Estrogen receptor beta (ESR2) polymorphisms in interaction with estrogen receptor alpha (ESR1) and insulin-like growth factor I (IGF1) variants influence the risk of fracture in postmenopausal women
- PMID: 16939403
- DOI: 10.1359/jbmr.060605
Estrogen receptor beta (ESR2) polymorphisms in interaction with estrogen receptor alpha (ESR1) and insulin-like growth factor I (IGF1) variants influence the risk of fracture in postmenopausal women
Abstract
In this large population-based cohort study, variants in ESR2 were associated with increased risk of vertebral and incident fragility fracture in postmenopausal women. Interaction of ESR2 with ESR1 and IGF1 was determined and revealed a deleterious genetic combination that enhances the risk of osteoporotic fracture.

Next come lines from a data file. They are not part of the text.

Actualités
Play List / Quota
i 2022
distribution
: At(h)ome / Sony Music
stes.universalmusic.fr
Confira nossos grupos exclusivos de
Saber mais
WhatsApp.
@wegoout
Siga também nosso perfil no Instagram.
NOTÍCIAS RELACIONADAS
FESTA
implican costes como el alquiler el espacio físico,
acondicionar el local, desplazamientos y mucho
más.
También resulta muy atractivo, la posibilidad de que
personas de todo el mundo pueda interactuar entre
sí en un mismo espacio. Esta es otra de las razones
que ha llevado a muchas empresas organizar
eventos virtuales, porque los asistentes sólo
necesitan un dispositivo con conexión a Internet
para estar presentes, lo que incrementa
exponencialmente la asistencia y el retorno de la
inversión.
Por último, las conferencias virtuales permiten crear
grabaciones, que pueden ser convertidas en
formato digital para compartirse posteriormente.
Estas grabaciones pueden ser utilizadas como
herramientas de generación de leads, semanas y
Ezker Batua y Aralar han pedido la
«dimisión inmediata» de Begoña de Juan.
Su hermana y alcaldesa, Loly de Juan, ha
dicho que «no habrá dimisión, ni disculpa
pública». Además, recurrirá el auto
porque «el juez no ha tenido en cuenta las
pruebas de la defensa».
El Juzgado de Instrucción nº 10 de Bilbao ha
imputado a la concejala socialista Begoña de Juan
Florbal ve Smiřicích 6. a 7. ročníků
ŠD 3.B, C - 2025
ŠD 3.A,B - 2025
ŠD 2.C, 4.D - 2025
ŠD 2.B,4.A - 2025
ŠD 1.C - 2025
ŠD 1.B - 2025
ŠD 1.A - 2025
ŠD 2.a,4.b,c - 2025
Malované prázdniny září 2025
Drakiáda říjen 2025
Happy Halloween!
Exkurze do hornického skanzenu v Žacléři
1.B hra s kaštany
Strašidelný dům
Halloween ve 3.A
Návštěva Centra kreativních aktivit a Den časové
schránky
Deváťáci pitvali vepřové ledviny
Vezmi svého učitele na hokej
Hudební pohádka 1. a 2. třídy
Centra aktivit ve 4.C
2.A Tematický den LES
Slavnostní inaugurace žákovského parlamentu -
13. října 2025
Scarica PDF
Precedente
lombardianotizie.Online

Introduction: Osteoporosis is a complex disease with strong genetic influence, but the genes involved are ill-defined. We examined estrogen receptor beta (ESR2) polymorphisms in interaction with estrogen receptor alpha (ESR1) and insulin-like growth factor I (IGF1) variants in relation to the risk of osteoporotic fracture, BMD, and bone geometry.
Materials and methods: In the Rotterdam study, a prospective population-based cohort of elderly white individuals, we studied six single nucleotide polymorphisms (SNPs) in ESR2 (n = 6343, 60% women). We analyzed the genetic variants in the form of haplotypes reconstructed by a statistical method. Results refer to the most frequent ESR2 haplotype 1 estimated from two SNPs in intron 2 and the 3'-untranslated region (UTR). Outcomes included vertebral and incident nonvertebral fractures, BMD, and hip structural analysis (HSA). We also studied the interaction with (the most frequent) ESR1 haplotype 1 estimated from the PvuII and XbaI polymorphisms and an IGF1 promoter CA-repeat.

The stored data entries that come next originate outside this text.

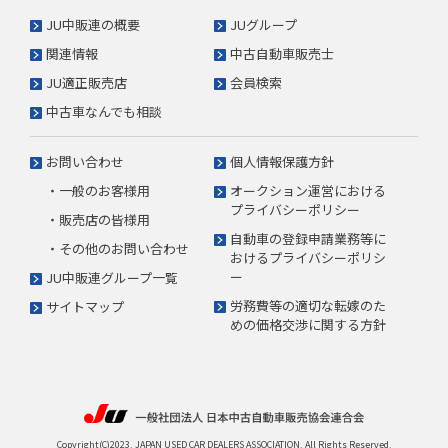
JU中販連の概要
JUグループ
関連情報
中古自動車販売士
JU適正販売店
会員検索
中古車なんでも相談
お問い合わせ
個人情報保護方針
・一般のお客様用
オークション運営における
プライバシーポリシー
・販売店の皆様用
自動車の登録申請業務等に
・その他のお問い合わせ
おけるプライバシーポリシ
ー
JU中販連グループ一覧
労務費等の適切な転嫁のた
サイトマップ
めの価格交渉に関する方針
Copyright(C)2023. JAPAN USED CAR DEALERS ASSOCIATION. All Rights Reserved.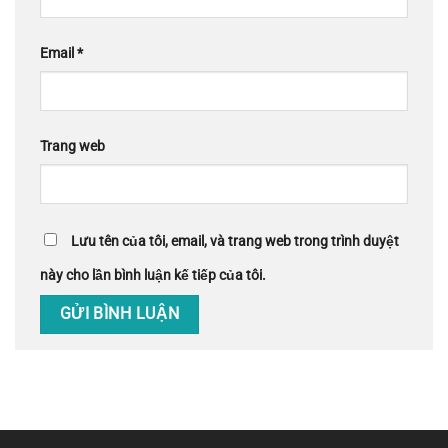
Email
*
Trang web
Lưu tên của tôi, email, và trang web trong trình duyệt
này cho lần bình luận kế tiếp của tôi.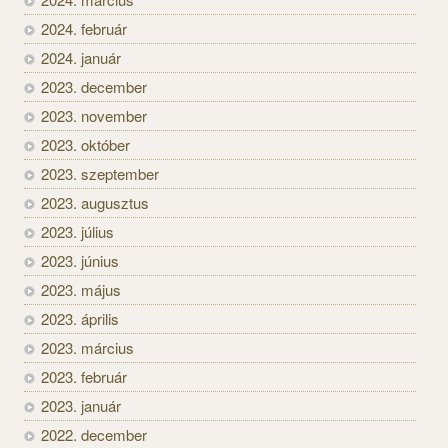
2024. február
2024. január
2023. december
2023. november
2023. október
2023. szeptember
2023. augusztus
2023. július
2023. június
2023. május
2023. április
2023. március
2023. február
2023. január
2022. december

Results: Compared with ESR2 haplotype 1 noncarriers, female homozygous carriers had a 1.8- and 1.4-fold increased risk of vertebral and fragility fractures. HSA showed that ESR2 haplotype 1 homozygote women had 2.6% thinner cortices, 1.0% increased neck width, and 4.3% higher bone instability (buckling ratios). For testing the gene interaction, we assumed a recessive model of ESR2 haplotype 1. Female homozygous carriers of ESR2 haplotype 1 and noncarriers of ESR1 haplotype 1 had a 3.5- and 1.8-fold increased risk of vertebral and fragility fractures (p(interaction) = 0.10). Such effects and interactions were stronger in women homozygous for the IGF1 192-bp allele, with 9.3-fold increased risk (p(interaction) = 0.002) for vertebral and 4.0-fold increased risk (p(interaction) = 0.01) for fragility fractures. Multilocus interaction analyses of fracture endured correction for multiple testing using Monte-Carlo simulations (p(interaction) = 0.02 for vertebral and p(interaction) = 0.03 for fragility fractures). Similar patterns of interaction were observed for BMD, cortical thickness, bone strength (section modulus), and instability (buckling ratio). In men, no such effects were observed.
Conclusions: Variants of ESR2 alone and in interaction with ESR1 and IGF1 influence the risk of fracture in postmenopausal women. These findings reinforce the polygenic and complex character of osteoporosis.